Позднее, 16 июля в историческом совещании в Ставке (главнокомандующих с членами правительства), мне еще раз пришлось высказать свой взгляд по этому вопросу:
«…Есть другой путь – предательство. Он дал бы временное облегчение истерзанной стране нашей… Но проклятие предательства не даст счастья. В конце этого пути – политическое, моральное и экономическое рабство».
Я знаю, что в некоторых русских кругах, такое прямолинейное исповедывание моральных принципов в политике, впоследствии встречало осуждение: там говорили, что подобный идеализм неуместен и вреден, что интересы России должны быть поставлены превыше всякой «условной политической морали»… Но ведь народ живет не годами, а столетиями; я уверен, что перемена тогдашнего курса внешней политики – существенно не изменила бы крестный путь русского народа, что кровавая игра перемешанными картами продолжалась бы, но уже за его счет… Да и психология русских военных вождей не допускала таких сделок с совестью: Алексеев и Корнилов, всеми брошенные, никем не поддержанные, долго шли по старому пути, все еще веря и надеясь на благородство или, по крайней мере, здравый смысл союзников, предпочитая быть преданными, чем самим предать.
Дон-Кихотство? Может быть. Но другую политику надо было делать другими руками… менее чистыми. Что касается лично меня, то три года спустя, пережив все иллюзии, испытав тяжкие удары судьбы, упершись в глухую стену неприкрытого слепого эгоизма «дружественных» правительств, свободный поэтому от всяких обязательств к союзникам, почти накануне полного предательства ими истинной России, я остался убеждённым сторонником честной политики. Только роли переменились: теперь уже мне пришлось убеждать парламентских деятелей Англии[126], что «здоровая национальная политика не может быть свободна от всяких моральных начал, что совершается явное преступление, ибо иначе нельзя назвать оставление вооруженных сил Крыма, прекращение борьбы против большевизма, введение его в семью культурных народов, и хотя бы косвенное признание его; что это продлит немного дни большевизма в России, но распахнет ему широко двери в Европу»… Я верю глубоко, что историческая Немезида не простит им, как не простила бы тогда нам.

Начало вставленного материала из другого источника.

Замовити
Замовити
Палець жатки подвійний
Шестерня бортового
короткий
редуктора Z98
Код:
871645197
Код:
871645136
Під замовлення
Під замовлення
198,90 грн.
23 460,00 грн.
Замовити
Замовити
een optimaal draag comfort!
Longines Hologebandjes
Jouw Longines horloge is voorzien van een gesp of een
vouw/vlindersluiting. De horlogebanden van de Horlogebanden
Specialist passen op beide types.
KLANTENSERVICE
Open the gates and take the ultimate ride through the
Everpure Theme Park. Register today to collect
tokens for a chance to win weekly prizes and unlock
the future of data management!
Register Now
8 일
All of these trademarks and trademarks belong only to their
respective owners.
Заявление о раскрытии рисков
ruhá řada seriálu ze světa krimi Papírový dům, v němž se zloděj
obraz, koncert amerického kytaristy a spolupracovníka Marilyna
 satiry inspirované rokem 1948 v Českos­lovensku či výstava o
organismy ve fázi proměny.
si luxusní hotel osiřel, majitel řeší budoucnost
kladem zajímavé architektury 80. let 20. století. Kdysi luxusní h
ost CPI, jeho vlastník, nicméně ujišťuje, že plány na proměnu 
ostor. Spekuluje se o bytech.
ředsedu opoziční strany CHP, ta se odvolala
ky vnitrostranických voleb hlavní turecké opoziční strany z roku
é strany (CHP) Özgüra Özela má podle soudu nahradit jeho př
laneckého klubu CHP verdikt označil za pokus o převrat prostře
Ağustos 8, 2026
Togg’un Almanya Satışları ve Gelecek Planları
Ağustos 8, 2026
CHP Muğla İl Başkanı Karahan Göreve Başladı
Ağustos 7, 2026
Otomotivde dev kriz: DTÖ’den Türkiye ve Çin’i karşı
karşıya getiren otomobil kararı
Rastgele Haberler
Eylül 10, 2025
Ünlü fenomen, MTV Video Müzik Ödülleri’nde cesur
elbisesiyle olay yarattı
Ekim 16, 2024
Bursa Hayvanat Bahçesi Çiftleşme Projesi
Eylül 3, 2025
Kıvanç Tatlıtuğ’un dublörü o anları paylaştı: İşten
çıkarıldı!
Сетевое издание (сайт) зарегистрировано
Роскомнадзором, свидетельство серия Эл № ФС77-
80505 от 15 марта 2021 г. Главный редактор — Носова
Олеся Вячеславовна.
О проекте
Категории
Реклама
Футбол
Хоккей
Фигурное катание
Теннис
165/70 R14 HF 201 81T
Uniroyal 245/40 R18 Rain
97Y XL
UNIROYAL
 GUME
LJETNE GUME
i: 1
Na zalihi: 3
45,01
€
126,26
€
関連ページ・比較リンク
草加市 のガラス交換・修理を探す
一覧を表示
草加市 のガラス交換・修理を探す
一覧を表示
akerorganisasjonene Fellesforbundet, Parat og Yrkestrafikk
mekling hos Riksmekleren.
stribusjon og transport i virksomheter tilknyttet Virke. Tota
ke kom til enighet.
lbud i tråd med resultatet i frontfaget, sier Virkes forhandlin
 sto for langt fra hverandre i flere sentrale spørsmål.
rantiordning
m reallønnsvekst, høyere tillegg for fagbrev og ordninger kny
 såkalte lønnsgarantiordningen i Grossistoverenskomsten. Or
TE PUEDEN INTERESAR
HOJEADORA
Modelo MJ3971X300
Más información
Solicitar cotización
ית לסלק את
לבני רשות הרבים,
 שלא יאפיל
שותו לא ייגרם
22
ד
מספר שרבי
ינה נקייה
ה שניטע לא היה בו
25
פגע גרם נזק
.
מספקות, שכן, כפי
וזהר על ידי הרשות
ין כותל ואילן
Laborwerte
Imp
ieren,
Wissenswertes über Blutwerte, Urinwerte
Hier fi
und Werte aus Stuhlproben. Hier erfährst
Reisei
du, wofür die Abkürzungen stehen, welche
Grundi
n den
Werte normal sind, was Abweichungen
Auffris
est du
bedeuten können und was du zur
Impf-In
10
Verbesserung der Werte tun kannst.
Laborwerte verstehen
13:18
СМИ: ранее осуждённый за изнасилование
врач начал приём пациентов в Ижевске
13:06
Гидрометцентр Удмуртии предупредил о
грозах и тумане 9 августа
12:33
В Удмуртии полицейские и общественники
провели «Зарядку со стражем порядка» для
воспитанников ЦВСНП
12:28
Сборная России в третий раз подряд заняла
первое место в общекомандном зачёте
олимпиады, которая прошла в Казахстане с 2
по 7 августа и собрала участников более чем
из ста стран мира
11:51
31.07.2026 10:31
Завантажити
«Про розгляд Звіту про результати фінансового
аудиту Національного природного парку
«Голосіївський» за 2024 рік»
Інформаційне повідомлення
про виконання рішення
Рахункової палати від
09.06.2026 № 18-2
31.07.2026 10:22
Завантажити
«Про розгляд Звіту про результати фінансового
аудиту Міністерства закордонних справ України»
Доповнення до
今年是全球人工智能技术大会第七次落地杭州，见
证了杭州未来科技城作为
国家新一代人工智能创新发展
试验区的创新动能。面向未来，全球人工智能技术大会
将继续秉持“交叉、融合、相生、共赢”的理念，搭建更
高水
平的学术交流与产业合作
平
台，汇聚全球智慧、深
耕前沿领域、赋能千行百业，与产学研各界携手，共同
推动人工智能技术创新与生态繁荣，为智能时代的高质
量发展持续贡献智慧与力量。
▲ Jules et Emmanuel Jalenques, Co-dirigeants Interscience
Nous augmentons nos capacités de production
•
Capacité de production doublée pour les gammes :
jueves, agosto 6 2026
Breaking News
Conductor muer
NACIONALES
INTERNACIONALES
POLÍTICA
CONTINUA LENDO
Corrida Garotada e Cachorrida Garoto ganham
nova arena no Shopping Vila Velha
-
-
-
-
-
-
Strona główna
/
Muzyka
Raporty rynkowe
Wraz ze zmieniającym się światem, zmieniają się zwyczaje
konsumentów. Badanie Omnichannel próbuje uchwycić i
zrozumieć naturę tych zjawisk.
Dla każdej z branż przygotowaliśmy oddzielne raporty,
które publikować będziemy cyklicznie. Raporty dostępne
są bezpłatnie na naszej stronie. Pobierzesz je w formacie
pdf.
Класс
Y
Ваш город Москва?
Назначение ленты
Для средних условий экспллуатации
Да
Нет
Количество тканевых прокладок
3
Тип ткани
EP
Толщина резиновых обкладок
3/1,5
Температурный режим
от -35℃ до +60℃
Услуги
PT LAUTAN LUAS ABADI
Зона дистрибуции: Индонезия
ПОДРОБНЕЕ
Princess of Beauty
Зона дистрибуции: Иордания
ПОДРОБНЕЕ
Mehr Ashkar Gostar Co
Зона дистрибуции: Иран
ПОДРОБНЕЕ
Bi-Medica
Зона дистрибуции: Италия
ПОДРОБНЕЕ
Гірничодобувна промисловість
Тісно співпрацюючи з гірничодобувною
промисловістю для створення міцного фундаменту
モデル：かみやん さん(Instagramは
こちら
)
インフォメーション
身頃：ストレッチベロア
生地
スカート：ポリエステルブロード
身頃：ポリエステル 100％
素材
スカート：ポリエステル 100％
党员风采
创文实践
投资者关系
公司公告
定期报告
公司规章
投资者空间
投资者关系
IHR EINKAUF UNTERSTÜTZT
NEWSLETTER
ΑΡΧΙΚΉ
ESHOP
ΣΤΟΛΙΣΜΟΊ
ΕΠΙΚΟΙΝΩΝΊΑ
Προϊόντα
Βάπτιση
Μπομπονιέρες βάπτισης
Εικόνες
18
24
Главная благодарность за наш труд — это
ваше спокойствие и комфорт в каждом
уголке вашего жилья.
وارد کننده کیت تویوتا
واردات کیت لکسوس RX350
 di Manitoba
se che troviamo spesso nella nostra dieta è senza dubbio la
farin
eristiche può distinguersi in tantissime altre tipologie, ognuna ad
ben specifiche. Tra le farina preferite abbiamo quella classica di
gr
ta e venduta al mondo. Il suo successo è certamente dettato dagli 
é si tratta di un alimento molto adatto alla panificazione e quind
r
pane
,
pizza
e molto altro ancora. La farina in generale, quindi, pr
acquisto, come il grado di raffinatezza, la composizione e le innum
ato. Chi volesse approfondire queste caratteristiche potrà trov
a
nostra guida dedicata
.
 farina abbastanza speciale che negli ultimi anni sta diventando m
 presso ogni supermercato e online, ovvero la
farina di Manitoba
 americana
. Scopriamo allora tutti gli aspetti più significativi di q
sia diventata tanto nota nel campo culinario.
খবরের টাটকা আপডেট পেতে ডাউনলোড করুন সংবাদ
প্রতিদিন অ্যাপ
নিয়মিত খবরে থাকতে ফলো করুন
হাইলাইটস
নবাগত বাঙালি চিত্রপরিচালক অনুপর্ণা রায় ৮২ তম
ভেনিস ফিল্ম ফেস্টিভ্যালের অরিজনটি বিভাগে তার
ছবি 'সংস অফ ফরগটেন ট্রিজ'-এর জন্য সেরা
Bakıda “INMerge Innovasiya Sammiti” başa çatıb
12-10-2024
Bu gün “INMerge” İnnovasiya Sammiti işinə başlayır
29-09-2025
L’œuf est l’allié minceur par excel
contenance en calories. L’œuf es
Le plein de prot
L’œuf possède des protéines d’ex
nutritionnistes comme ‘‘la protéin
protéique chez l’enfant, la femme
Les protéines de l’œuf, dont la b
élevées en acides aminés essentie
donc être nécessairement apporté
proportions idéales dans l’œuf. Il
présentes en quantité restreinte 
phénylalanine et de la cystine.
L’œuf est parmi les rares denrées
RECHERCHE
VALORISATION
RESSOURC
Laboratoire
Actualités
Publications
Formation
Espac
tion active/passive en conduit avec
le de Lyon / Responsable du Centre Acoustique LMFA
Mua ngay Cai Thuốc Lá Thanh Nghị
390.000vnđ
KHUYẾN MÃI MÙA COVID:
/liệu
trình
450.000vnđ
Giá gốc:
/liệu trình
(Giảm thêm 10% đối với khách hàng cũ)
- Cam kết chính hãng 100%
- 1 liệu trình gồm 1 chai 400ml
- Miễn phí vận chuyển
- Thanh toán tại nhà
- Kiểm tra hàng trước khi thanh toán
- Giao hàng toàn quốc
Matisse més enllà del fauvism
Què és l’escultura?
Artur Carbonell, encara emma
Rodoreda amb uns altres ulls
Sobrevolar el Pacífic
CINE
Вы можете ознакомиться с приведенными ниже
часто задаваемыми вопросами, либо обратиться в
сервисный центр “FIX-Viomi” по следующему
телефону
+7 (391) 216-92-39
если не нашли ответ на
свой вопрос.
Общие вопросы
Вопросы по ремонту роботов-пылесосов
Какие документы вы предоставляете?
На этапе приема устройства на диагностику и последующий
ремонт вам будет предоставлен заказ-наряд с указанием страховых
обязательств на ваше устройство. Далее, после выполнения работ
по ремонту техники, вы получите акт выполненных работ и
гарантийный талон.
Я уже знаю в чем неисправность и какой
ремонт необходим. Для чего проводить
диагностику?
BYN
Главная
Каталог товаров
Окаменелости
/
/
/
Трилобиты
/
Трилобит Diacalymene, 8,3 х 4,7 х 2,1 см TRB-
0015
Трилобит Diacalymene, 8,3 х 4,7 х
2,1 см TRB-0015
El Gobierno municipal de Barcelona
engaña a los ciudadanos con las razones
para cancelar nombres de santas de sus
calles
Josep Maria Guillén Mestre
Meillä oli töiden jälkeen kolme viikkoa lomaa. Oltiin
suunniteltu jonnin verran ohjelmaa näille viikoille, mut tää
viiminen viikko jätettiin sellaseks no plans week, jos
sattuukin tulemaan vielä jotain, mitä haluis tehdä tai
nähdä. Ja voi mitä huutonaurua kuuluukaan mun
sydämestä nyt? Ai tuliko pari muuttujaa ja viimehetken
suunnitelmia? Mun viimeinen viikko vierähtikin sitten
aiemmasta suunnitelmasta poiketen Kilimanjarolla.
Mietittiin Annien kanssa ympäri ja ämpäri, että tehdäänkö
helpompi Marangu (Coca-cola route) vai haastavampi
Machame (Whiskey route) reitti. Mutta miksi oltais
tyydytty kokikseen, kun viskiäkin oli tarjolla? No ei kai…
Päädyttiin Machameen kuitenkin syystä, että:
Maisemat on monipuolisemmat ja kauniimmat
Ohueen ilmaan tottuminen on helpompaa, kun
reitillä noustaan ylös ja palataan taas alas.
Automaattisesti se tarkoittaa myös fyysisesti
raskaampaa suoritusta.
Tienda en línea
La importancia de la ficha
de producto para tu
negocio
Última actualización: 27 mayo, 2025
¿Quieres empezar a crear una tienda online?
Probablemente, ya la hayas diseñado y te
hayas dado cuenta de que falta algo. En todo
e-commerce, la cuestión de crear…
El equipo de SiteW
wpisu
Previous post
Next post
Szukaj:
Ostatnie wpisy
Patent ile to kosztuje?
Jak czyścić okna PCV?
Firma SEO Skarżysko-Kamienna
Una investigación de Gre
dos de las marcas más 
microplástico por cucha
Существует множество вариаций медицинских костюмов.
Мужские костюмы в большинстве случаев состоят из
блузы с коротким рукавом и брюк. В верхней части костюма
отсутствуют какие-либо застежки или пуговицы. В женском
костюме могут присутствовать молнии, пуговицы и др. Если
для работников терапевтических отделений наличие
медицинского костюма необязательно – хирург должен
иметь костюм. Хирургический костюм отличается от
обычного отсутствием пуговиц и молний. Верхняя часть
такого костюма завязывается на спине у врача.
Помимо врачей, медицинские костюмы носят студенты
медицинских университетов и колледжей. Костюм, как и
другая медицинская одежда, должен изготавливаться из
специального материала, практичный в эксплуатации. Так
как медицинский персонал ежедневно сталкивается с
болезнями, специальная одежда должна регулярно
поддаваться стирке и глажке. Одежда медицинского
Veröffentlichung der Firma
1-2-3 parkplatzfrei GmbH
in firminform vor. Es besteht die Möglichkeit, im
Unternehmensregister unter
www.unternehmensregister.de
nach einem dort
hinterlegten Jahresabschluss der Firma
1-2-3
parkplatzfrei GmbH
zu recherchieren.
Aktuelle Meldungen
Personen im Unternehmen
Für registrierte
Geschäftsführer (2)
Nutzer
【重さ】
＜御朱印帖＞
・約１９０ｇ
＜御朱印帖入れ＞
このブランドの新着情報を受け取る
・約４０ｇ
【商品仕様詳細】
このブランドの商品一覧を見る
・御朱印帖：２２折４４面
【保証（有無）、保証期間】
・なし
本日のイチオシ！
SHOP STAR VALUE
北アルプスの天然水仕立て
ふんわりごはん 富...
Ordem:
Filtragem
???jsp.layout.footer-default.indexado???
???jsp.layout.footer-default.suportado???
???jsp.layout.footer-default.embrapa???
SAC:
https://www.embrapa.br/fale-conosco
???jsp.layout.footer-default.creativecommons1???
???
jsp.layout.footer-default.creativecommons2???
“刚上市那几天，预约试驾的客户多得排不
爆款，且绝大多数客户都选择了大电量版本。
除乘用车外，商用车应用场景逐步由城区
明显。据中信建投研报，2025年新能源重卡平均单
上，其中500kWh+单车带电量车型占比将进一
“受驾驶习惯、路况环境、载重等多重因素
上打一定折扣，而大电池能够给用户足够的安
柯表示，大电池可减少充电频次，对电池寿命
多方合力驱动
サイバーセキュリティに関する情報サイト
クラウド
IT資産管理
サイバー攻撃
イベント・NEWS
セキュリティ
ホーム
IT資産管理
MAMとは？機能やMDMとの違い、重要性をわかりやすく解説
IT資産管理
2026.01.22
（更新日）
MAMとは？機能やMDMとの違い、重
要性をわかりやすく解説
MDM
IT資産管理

Начало 1917 года было временем катастрофическим для центральных держав и решительным для Согласия. Вопрос о русском наступлении чрезвычайно волновал союзное командование. Военные представители Англии (генерал Бартер) и Франции (генерал Жанен) часто бывали у Верховного главнокомандующего и у меня, интересуясь положением вопроса. Но заявления немецкой печати о производимом союзниками давлении, или даже ультимативных требованиях в отношении Ставки, неверны: это было бы просто ненужно, так как и Жанен, и Бартер понимали обстановку и знали, что задержкой и препятствием к переходу в наступление служит только состояние армии.
Они старались ускорить и усилить техническую помощь, в то время как их более экспансивные сотрудники – Тома, Гендерсон и Вандервельде – лидеры социалистических партий запада, – пытались безнадежно горячим словом зажечь искру патриотизма среди представителей русской революционной демократии и войск.
Наконец, Ставка учитывала еще одно обстоятельство: в пассивном состоянии, лишенная импульса и побудительных причин к боевой работе, русская армия несомненно и быстро догнила бы окончательно, в то время как наступление, сопровождаемое удачей, могло бы поднять и оздоровить настроение, если не взрывом патриотизма, то пьянящим, увлекающим чувством большой победы. Это чувство могло разрушить все интернациональные догмы, посеянные врагом на благодарной почве пораженческих настроений социалистических партий. Победа давала мир внешний и некоторую возможность внутреннего. Поражение открывало перед государством бездонную пропасть. Риск был неизбежен и оправдывался целью – спасения Родины.